Plan hash value: 2494504609

| Id  | Operation            | Name        | Rows  | Bytes | Cost (%CPU)| Time     |
|   0 | SELECT STATEMENT     |             |       |       |    22 (100)|          |
|   1 |  INDEX FAST FULL SCAN| PS_CDM_LIST |     1 |     5 |    22  (10)| 00:00:01 |
Peeked Binds (identified by position):
   1 - :1 (NUMBER): 17776
Familiarity with the application is an advantage here. The value of CONTENTID comes from a sequence number (albeit generated from a table, not an Oracle sequence because this is PeopleSoft). The system has been running for a while, and Process Instances and Context IDs were well in excess of 1,000,000, so why is the bind variable only 17776? That is another alarm bell.
I can extract the current execution plan from the library cache, if the statement is in memory, using DBMS_XPLAN.DISPLAY_CURSOR().
SELECT * FROM table(dbms_xplan.display_cursor('5st32un4a2y92',NULL,'ADVANCED')); 

Plan hash value: 2494504609

| Id  | Operation            | Name        | Rows  | Bytes | Cost (%CPU)| Time     |
|   0 | SELECT STATEMENT     |             |     1 |     6 |  3178   (9)| 00:00:05 |
|*  1 |  INDEX FAST FULL SCAN| PS_CDM_LIST |     1 |     6 |  3178   (9)| 00:00:05 |
Peeked Binds (identified by position):
   1 - :1 (NUMBER): 10897657

Predicate Information (identified by operation id):
   1 - filter("CONTENTID"=TO_NUMBER(:1))
DBMS_XPLAN.DISPLAY_CURSOR() shows the current bind variable value. It is immediately obvious it has moved on since the plan was captured by AWR. If the statement is not in memory, I could generate a new execution plan using EXPLAIN PLAN FOR, that reparses the statement, and then extract the execution plan with DBMS_XPLAN.DISPLAY(). However, this will not give me the bind variable value.

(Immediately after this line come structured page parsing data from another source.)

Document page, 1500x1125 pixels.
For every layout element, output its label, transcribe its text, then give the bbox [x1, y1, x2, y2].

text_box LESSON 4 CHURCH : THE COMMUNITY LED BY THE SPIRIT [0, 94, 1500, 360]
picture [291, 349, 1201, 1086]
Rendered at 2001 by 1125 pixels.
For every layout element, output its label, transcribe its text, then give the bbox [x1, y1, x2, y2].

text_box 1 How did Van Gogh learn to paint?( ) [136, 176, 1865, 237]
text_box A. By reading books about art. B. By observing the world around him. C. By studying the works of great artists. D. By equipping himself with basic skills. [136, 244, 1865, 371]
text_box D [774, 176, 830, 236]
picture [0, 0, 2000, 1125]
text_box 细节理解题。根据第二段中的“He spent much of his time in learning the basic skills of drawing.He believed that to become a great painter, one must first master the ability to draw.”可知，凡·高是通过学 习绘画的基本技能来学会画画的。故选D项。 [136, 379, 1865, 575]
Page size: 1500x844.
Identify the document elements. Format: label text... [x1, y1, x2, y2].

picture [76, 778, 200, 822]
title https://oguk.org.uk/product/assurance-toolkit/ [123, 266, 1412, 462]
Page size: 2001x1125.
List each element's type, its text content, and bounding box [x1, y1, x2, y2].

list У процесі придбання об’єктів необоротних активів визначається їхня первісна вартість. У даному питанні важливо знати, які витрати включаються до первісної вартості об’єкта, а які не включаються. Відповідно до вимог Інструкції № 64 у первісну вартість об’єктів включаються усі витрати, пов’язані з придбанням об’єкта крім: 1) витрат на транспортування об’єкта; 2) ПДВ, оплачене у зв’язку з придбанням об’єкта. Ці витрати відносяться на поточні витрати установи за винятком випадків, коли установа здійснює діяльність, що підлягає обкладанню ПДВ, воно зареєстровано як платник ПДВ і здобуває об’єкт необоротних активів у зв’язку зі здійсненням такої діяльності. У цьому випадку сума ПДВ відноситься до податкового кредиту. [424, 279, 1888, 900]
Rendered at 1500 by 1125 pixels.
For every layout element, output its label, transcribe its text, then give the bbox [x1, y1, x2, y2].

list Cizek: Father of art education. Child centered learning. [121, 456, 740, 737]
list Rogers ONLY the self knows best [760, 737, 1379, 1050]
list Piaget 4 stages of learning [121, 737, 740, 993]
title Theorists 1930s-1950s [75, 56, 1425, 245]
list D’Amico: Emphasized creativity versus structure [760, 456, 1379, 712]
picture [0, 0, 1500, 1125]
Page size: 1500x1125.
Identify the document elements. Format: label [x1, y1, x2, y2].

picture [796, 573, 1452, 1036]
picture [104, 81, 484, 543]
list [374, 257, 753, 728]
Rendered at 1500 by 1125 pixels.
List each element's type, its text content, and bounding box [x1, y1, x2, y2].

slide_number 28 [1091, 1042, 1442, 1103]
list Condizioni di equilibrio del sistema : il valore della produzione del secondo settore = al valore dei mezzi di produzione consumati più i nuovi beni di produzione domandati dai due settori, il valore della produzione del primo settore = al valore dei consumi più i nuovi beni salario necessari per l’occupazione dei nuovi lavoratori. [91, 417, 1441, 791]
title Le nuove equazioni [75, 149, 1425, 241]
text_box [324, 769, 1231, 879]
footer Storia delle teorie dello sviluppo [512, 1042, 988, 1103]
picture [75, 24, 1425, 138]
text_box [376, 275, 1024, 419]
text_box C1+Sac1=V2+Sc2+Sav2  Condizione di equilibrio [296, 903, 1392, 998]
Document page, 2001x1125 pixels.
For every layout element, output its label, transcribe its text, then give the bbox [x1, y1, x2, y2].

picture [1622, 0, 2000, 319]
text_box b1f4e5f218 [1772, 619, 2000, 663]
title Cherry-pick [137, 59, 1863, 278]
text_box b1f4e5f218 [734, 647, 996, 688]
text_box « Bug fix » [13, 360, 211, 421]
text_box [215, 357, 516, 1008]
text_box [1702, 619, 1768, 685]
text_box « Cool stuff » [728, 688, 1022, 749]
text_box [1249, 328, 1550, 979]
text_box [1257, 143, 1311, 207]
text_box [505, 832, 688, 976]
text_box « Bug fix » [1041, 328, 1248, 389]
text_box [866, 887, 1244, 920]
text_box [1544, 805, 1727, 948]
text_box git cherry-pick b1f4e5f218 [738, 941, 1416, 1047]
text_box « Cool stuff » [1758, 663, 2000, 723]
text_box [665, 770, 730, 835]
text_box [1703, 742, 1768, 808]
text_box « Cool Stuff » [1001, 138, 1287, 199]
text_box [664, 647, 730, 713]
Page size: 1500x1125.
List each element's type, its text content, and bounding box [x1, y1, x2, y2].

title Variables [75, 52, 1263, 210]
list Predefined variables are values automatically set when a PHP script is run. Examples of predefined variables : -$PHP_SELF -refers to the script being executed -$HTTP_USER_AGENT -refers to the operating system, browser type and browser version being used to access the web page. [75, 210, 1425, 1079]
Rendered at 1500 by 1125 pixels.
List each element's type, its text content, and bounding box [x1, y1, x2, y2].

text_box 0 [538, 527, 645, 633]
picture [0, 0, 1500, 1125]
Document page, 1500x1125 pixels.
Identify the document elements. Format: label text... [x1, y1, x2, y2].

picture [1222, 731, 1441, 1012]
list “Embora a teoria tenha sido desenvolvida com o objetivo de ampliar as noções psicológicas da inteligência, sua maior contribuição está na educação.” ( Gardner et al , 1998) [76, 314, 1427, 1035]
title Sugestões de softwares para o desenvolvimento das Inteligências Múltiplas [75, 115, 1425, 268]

select * from table(dbms_xplan.display(null,null,'ADVANCED'));
The execution plan has the same plan hash value, so it is the same plan. However, the cost has increased significantly (from 22 to 3178). This reflects how the table has grown over time, and that is the problem. The full scan of the index was fast when the table was small, but as the table has grown over time, the scan is also taking longer. By the time I came to look at it, it was quite significant.
In this case, we created a new index on PS_CDM_LIST leading on CONTENTID to satisfy this query. The result was to improve the performance of this statement, and a reduce in time spent holding blocking locks which has further benefits.

What is going on here? 

This SQL statement is a regular part of the application. The SQL ID doesn't change because it uses a bind variable. The execution plan hasn't changed either because the optimizer can't find a better option. The execution plan we obtained from AWR was the first such plan captured for that combination of SQL ID and plan hash value. AWR may, in fact, is very likely to, have captured that plan again subsequently. However, it did not update the plan in AWR, and the old plan was never purged.
The original cost (22) was the cost then, not now. The value of the bind variable (17776) was the value then not now!
So how do you know you are looking at a plan with old costs and bind variables? You don't.  There is nothing explicit to warn you to go and check.
However, if things are not making sense, see if the cost for the same plan is close to the costs stored in AWR.
If you use EXPLAIN PLAN FOR you may get a different plan, in which case you will need to use the hints in the outline section of the execution plan (not shown above) to force it to produce the same execution plan before you can compare costs.

1 comment :

Tanel said...

Nice one! There's a TIMESTAMP column in DBA_HIST_SQL_PLAN (and v$sql_plan), meaning "Date and time when the execution plan was generated" according to the docs, so at least you'd know when the plan was built.